The Chinese government has ordered the makers of the Green Dam Youth Escort censorware to rush out a patch.
The censorship software has been downloaded over 3.5 million times since August 2008, according to its makers Jinhui Computer System Engineering. However, researchers from the University of Michigan revealed in a paper last week that the program contains gaping security flaws, which could lead to users' systems being compromised, and the creation of a massive botnet.
Jinhui on Monday told the People's Daily, an officially sanctioned Chinese publication, that the company had been ordered by a government agency to produce a patch.
"The Ministry of Industry and Information Technology told us to make the software safer as soon [as] a series of security vulnerabilities were found," said Zhang Chenmin, general manager Jinhui, on Sunday.

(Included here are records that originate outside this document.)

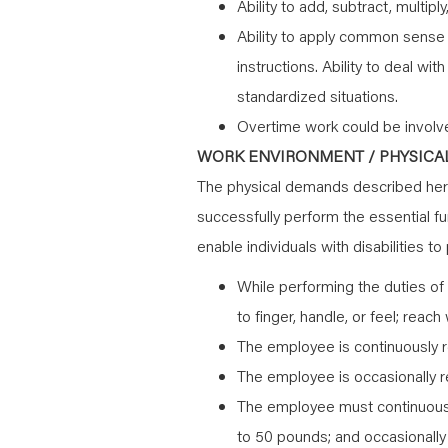
Ability to add, subtract, multipl
Ability to apply common sense u
instructions. Ability to deal wi
standardized situations.
Overtime work could be involv
WORK ENVIRONMENT / PHYSICAL
The physical demands described here
successfully perform the essential 
enable individuals with disabilities t
While performing the duties of 
to finger, handle, or feel; reac
The employee is continuously r
The employee is occasionally re
The employee must continuously
to 50 pounds; and occasionally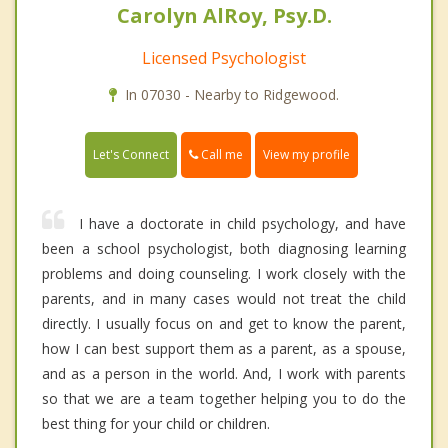
Carolyn AlRoy, Psy.D.
Licensed Psychologist
In 07030 - Nearby to Ridgewood.
Call me
Let's Connect
View my profile
I have a doctorate in child psychology, and have
been a school psychologist, both diagnosing learning
problems and doing counseling. I work closely with the
parents, and in many cases would not treat the child
directly. I usually focus on and get to know the parent,
how I can best support them as a parent, as a spouse,
and as a person in the world. And, I work with parents
so that we are a team together helping you to do the
best thing for your child or children.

The Green Dam software is billed by the Chinese government as a pornography filter, primarily for use in schools.
In their paper, the University of Michigan researchers the software could allow malicious code to be uploaded to a PC, if the user visited a malicious website. In addition, they said the filter contains a backdoor that could allow the software's manufacturer or a third party to remotely install malware.
Jinhui plans to take legal action against the University of Michigan researchers for revealing the flaws, Zhang told the People's Daily.
"It is not responsible to crack somebody's software and publish the details, which are commercial secrets, on the internet. [The researchers] have infringed the copyright of our product," said Zhang.
According to the University of Michigan paper, the Green Dam software includes a number of blacklists from the CyberSitter web-filter program, which is produced by California-based Solid Oak. On Saturday, the US software publisher alleged that Green Dam features Solid Oak's proprietary code, and said it will seek an injunction to prevent US companies from shipping computers with the filtering software.
Zhang said while there may be similarities in the sites blocked by the two filters, Jinhui had not infringed copyright.
"I cannot deny that the two filters' databases of blacklisted URL addresses might share similarities," Zhang told the People's Daily. "After all, they are all well known international pornographic websites that all porn filters are meant to block. But we didn't steal their programming code."
The software has been mandated by the Ministry of Industry and Information Technology to be pre-installed on all new computers from the 1 July, while the initiative has been agreed by Lenovo, according to Jinhui.